# Skeleton House



## Rubex (Sep 24, 2015)

This house sits hidden in trees on the outskirts of Norwich, and has apparently been abandoned for more than 25 years. Inside the property there is quite a lot of rabbit and cat skeletons lying around though I don't know how so many came to be here. 





























































Thanks for looking,

Rubex


----------



## Bones out (Sep 24, 2015)

Looks a bit expensive to heat in the winter, even before the widows were put in.


----------



## smiler (Sep 24, 2015)

Muppet found a farmhouse with cat and rabbit skeletons in it, it was being used by feral moggies as a den, he also found four kittens, my lovely Daughter ( His much better half) went back with him later and gathered up the spitting, hissing little bundles of claws to find them homes, those little anti social kittens are now bloody big lazy lovable cats.

Nicely Done again Rubex, I enjoyed it, Thanks


----------



## HughieD (Sep 24, 2015)

Why did you call it the skel....OK.I see why! Keep these little treasures coming Rubex.


----------



## TheNarrator (Sep 24, 2015)

HughieD said:


> Why did you call it the skel....OK.I see why! Keep these little treasures coming Rubex.
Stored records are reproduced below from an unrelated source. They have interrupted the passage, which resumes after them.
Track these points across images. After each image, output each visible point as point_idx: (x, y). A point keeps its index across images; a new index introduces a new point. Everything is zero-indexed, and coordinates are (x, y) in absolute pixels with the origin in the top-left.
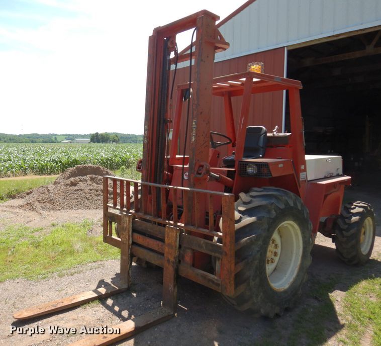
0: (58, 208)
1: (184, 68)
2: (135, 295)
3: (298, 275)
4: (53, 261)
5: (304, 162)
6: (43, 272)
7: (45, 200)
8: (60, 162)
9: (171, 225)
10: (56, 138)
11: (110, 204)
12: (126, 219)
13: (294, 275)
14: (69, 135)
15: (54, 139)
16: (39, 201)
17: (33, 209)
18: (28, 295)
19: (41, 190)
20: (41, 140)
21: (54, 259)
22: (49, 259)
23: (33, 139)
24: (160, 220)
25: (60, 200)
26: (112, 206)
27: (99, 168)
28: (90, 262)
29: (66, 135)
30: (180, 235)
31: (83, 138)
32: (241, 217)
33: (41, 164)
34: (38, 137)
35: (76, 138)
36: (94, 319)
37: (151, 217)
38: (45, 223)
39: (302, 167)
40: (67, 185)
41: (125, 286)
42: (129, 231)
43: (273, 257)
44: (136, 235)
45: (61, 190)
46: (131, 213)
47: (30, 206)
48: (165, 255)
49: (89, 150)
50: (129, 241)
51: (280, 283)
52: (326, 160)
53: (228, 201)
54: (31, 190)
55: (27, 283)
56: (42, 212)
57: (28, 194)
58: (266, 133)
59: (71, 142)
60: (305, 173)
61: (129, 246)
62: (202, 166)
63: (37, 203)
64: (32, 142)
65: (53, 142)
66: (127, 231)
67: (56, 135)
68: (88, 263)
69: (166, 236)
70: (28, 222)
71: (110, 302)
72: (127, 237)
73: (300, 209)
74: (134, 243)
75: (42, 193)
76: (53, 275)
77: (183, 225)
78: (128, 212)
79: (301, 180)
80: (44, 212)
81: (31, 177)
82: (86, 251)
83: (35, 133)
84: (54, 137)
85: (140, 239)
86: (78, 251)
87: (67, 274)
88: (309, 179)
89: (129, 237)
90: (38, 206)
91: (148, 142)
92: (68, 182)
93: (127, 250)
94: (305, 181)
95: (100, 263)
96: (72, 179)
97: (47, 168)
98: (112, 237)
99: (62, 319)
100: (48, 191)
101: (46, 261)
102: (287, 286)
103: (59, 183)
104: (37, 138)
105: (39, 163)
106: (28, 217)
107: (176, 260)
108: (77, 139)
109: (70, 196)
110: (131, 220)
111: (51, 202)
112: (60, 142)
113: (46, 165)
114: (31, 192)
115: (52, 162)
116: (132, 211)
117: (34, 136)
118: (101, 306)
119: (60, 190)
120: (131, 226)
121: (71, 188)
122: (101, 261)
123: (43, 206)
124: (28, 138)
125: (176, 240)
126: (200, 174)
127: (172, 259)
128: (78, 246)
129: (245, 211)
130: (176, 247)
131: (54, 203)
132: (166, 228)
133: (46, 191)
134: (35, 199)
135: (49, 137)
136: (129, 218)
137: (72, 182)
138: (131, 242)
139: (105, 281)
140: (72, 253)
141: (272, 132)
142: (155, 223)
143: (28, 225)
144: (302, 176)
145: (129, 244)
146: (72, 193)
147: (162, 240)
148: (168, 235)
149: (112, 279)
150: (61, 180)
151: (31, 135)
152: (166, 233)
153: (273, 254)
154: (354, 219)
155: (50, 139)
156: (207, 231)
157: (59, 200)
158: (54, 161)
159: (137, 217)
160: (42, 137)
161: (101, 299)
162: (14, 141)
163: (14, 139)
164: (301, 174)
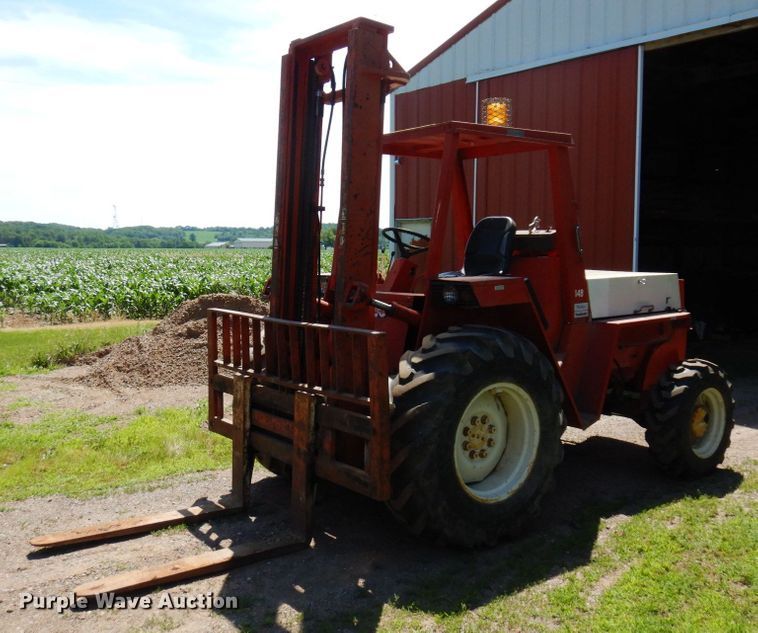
0: (157, 382)
1: (418, 91)
2: (253, 519)
3: (529, 480)
4: (122, 470)
5: (583, 284)
6: (99, 485)
7: (131, 367)
8: (185, 290)
9: (305, 389)
10: (193, 237)
11: (220, 361)
12: (241, 385)
13: (522, 480)
14: (225, 230)
15: (187, 239)
16: (118, 367)
17: (106, 384)
18: (64, 518)
19: (126, 347)
20: (159, 240)
21: (124, 467)
22: (115, 467)
23: (139, 238)
24: (289, 384)
25: (163, 365)
26: (222, 363)
27: (248, 300)
28: (191, 472)
29: (217, 229)
30: (316, 406)
31: (258, 236)
32: (412, 374)
33: (142, 295)
34: (150, 233)
35: (240, 236)
36: (169, 549)
37: (278, 378)
38: (123, 409)
39: (580, 293)
40: (180, 335)
41: (239, 505)
42: (245, 406)
43: (485, 447)
44: (257, 413)
45: (166, 347)
46: (248, 374)
47: (101, 378)
48: (295, 442)
49: (261, 264)
50: (244, 424)
51: (494, 491)
52: (638, 280)
53: (375, 343)
54: (108, 348)
55: (66, 502)
56: (122, 389)
57: (101, 355)
58: (513, 229)
59: (228, 247)
60: (586, 304)
61: (245, 433)
62: (355, 288)
63: (114, 371)
64: (138, 245)
65: (186, 246)
66: (241, 406)
67: (194, 229)
68: (187, 473)
69: (296, 408)
70: (90, 408)
71: (205, 528)
72: (242, 417)
73: (530, 363)
74: (254, 428)
75: (127, 353)
76: (117, 490)
77: (320, 389)
78: (244, 372)
79: (576, 316)
80: (128, 391)
81: (118, 323)
82: (189, 455)
83: (144, 224)
84: (188, 233)
85: (264, 420)
86: (173, 455)
87: (143, 489)
88: (595, 315)
89: (245, 416)
90: (116, 378)
91: (280, 247)
92: (182, 329)
93: (242, 441)
94: (587, 318)
95: (209, 472)
96: (190, 324)
97: (155, 304)
98: (224, 420)
99: (115, 549)
100: (140, 347)
101: (109, 470)
102: (504, 497)
103: (163, 332)
104: (151, 237)
105: (138, 294)
106: (92, 398)
107: (309, 449)
108: (241, 239)
109: (184, 357)
110: (249, 387)
111: (144, 369)
112: (203, 247)
113: (154, 297)
114: (107, 352)
115: (167, 290)
116: (251, 371)
117: (145, 231)
118: (188, 532)
119: (163, 346)
120: (248, 396)
121: (188, 341)
122: (211, 470)
123: (127, 377)
124: (130, 236)
125: (310, 413)
126: (350, 301)
127: (304, 448)
128: (177, 446)
129: (420, 363)
130: (309, 427)
131: (148, 372)
132: (296, 395)
133: (135, 348)
134: (111, 364)
135: (176, 235)
136: (245, 382)
137: (189, 329)
138: (248, 425)
139: (208, 499)
140: (161, 457)
141: (526, 228)
142: (283, 389)
143: (89, 413)
144: (579, 309)
145: (244, 428)
146: (187, 353)
147: (291, 418)
148: (299, 407)
149: (222, 497)
150: (167, 326)
151: (134, 228)
152: (296, 403)
153: (486, 443)
154: (678, 389)
155: (180, 240)
156: (352, 396)
157: (159, 366)
158: (171, 288)
159: (259, 380)
160: (160, 234)
161: (190, 523)
162: (96, 244)
163: (93, 240)
164: (576, 305)
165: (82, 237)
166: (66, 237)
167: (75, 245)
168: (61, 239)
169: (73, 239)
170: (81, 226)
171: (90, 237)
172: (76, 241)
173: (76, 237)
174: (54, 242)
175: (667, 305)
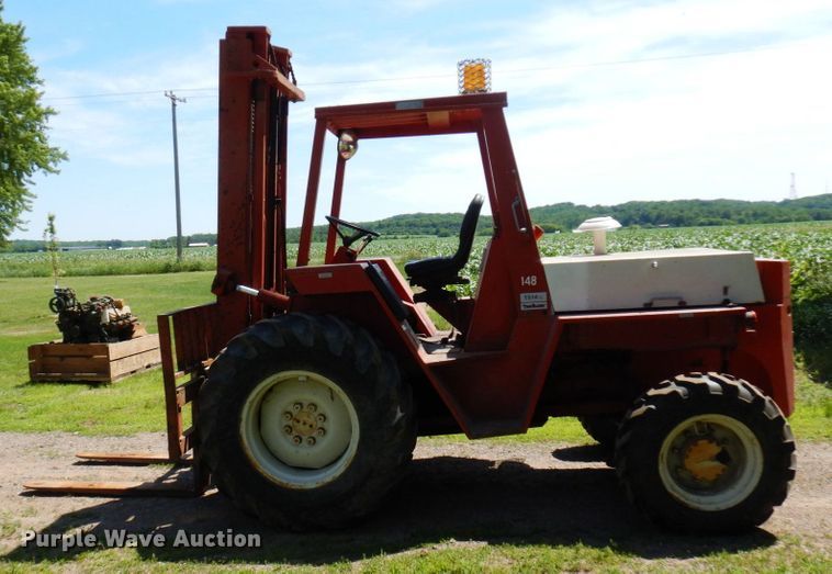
3: (345, 476)
5: (537, 270)
13: (337, 474)
23: (820, 209)
39: (529, 281)
51: (309, 479)
60: (544, 295)
64: (818, 218)
94: (543, 311)
102: (311, 486)
124: (809, 207)
144: (529, 301)
153: (315, 430)
162: (765, 218)
163: (764, 214)
164: (522, 296)
165: (751, 212)
166: (732, 212)
167: (741, 222)
168: (726, 216)
169: (740, 214)
170: (752, 201)
171: (759, 212)
172: (742, 217)
173: (743, 213)
174: (720, 219)
175: (726, 297)
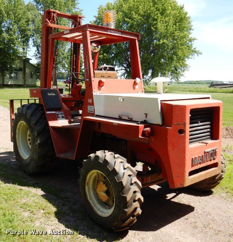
39: (90, 101)
94: (93, 114)
164: (88, 106)
175: (145, 119)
I was expecting far worse to begin with!! I love how nature is reclaiming this place


----------



## UrbanX (Sep 25, 2015)

Fantastic stuff as usual! 
Thanks for sharing


----------



## buseng (Sep 25, 2015)

Like the GWR Star class painting.


----------



## Sam Haltin (Sep 25, 2015)

Nicely done, and I also like the GWR painting. I wonder if the person who lived in the house painted it? Hmmm.


----------



## jsp77 (Sep 26, 2015)

Nice work there as always Rubex, i do enjoy your posts


----------



## flyboys90 (Sep 26, 2015)

Ace pics and thanks for sharing.


----------



## J_a_t_33 (Oct 17, 2015)

Hmm that cat doesn't look very friendly.
Nice place, thanks


----------



## Turbotec (Oct 18, 2015)

smiler said:


> Muppet found a farmhouse with cat and rabbit skeletons in it, it was being used by feral moggies as a den, he also found four kittens, my lovely Daughter ( His much better half) went back with him later and gathered up the spitting, hissing little bundles of claws to find them homes, those little anti social kittens are now bloody big lazy lovable cats.
> 
> Nicely Done again Rubex, I enjoyed it, Thanks




Awww bless them


----------